To make the trainings successful, we focused on creating brave spaces in all-staff development and in small group book studies; we established group agreements, gave one another grace to grow and learn, and defined common terms so everyone would have the same foundation for discussion. I made a point, as well, to be vulnerable and share examples of my own implicit bias to allow others to feel more comfortable doing the same.
Transcending “Basic Kindness”
We also applied SEL in the larger context of our relationships with colleagues, students, their families, and the school community. We used modeling as a tool to teach new strategies and support those relationships. For example, I felt it was important to show how we might mend potential breaks when a disciplinary action is taken. My co-counselor and I modeled going back to the student with empathy and compassion, ensuring they understand that a misstep does not define who they are, and encouraging growth of all those involved— including the adult.
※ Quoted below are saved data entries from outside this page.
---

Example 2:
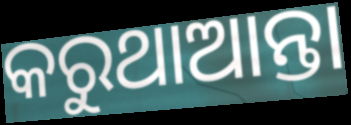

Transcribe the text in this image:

କରୁଥାଆନ୍ତା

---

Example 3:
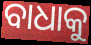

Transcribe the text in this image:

ବାଧାକୁ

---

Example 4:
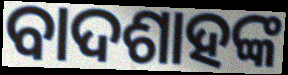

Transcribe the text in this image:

ବାଦଶାହଙ୍କ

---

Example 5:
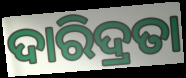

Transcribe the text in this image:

ଦାରିଦ୍ରତା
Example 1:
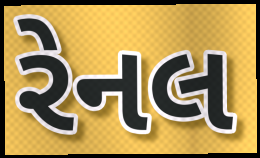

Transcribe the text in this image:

રેનલ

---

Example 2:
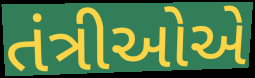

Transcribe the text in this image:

તંત્રીઓએ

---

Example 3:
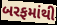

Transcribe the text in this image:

બરફમાંથી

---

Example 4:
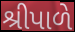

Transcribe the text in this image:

શ્રીપાળે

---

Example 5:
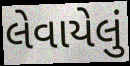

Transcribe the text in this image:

લેવાયેલું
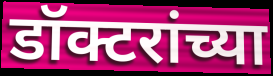
डॉक्टरांच्या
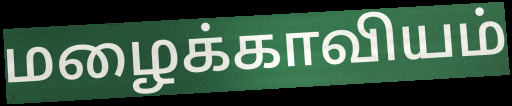
மழைக்காவியம்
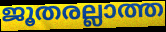
ജൂതരല്ലാത്ത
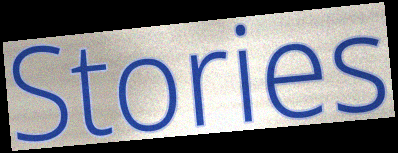
Stories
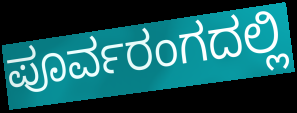
ಪೂರ್ವರಂಗದಲ್ಲಿ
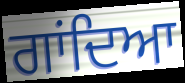
ਗਾਂਦਿਆ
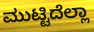
ಮುಟ್ಟಿದೆಲ್ಲಾ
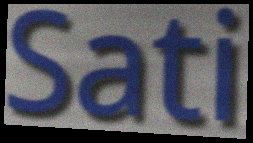
Sati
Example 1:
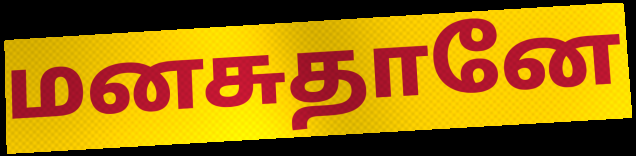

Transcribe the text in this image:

மனசுதானே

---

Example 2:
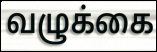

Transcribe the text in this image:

வழுக்கை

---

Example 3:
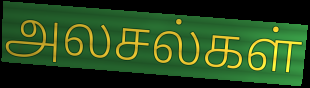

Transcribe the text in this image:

அலசல்கள்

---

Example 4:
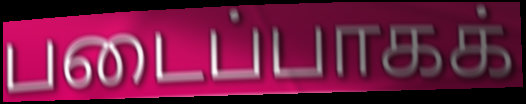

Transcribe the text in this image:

படைப்பாகக்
To help repair disconnections, we used the “Speak Up Against Bias” guide from Learning for Justice. We shared with faculty and staff strategies to interrupt bias, discrimination, and stereotypes. Our faculty then led discussions for students using Learning for Justice’s “Speak Up at School Pocket Guide” to teach students that they have the power to speak up by interrupting, questioning, educating, and echoing. In addition, we led discussion on how to interrupt the cycle of inequity by intentionally participating in micro-affirmations (as noted in the National Alliance for Partnerships in Equity’s Ensuring Equity in Problem-Based Learning Toolkit).
Our work to improve discipline outcomes also demanded that anti-bias and anti-racist staff development was a continuous priority. As school counselors, we love talking about kindness. But we knew our work with students had to go beyond just basic kindness. When using the CASEL framework, we emphasized real-world situations our students could identify with to help make anti-racist SEL the norm. This commitment includes always addressing racism when it happens.
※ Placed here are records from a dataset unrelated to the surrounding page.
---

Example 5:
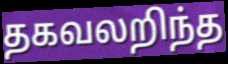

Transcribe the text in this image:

தகவலறிந்த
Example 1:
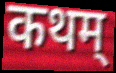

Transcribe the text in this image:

कथम्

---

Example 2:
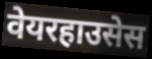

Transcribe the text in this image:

वेयरहाउसेस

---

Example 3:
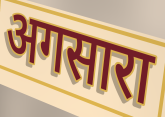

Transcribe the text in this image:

अगसारा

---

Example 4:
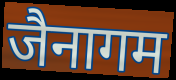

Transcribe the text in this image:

जैनागम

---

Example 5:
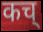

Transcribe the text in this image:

कच्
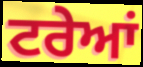
ਟਰੇਆਂ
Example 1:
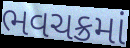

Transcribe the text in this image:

ભવચક્રમાં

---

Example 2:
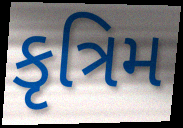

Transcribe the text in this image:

કૃત્રિમ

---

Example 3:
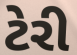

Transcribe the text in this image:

ટેરી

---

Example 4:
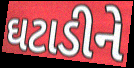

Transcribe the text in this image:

ઘટાડીને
For example, if a stereotype or a racial slur is used between peers, it is insufficient to say, “We all need to be kind to one another.” We have to name the bias in order to maintain healthy relationships and make constructive choices about personal behavior. Then, we need to educate on why the biased or racist language is wrong, examine how it impacts others, and talk about what should happen next. If we shift the culture of our schools to transcend basic kindness and reach toward anti-bias and anti-racist SEL, we can put equity into action for our students.
The Work That Remains
As inspirational speaker Alexander Den Heijer has shared on his Twitter and Tumblr accounts, “When a flower doesn’t bloom, you fix the environment in which it grows, not the flower.”
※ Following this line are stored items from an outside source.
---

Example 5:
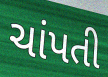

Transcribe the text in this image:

ચાંપતી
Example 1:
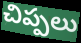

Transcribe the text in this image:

చిప్పలు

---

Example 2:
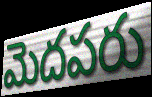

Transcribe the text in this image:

మెదపరు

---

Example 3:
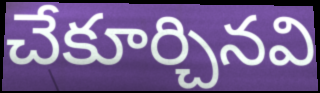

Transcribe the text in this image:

చేకూర్చినవి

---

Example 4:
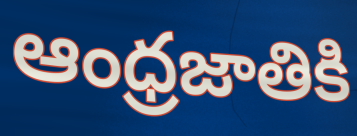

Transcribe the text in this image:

ఆంధ్రజాతికి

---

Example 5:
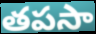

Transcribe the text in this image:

తపసా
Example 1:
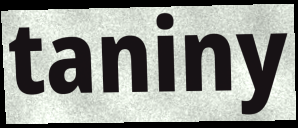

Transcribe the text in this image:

taniny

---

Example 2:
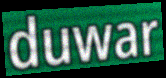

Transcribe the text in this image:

duwar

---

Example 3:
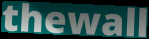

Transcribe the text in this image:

thewall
At my school, our collaborative SEL efforts to challenge inequity and promote healing successfully reduced racial disparities in discipline. But much more work remains (at our school and at every level of our education system) to make schools centers of healing for all students. When I lead difficult conversations at my school or with other school counselors, I emphasize that this work is about all of us, including myself. Anti-bias, anti-racist SEL is active and ongoing. It does not end. As we work to do better, we must remember that our continuous learning is to ensure all students attend a school where they experience belonging, healing, and success.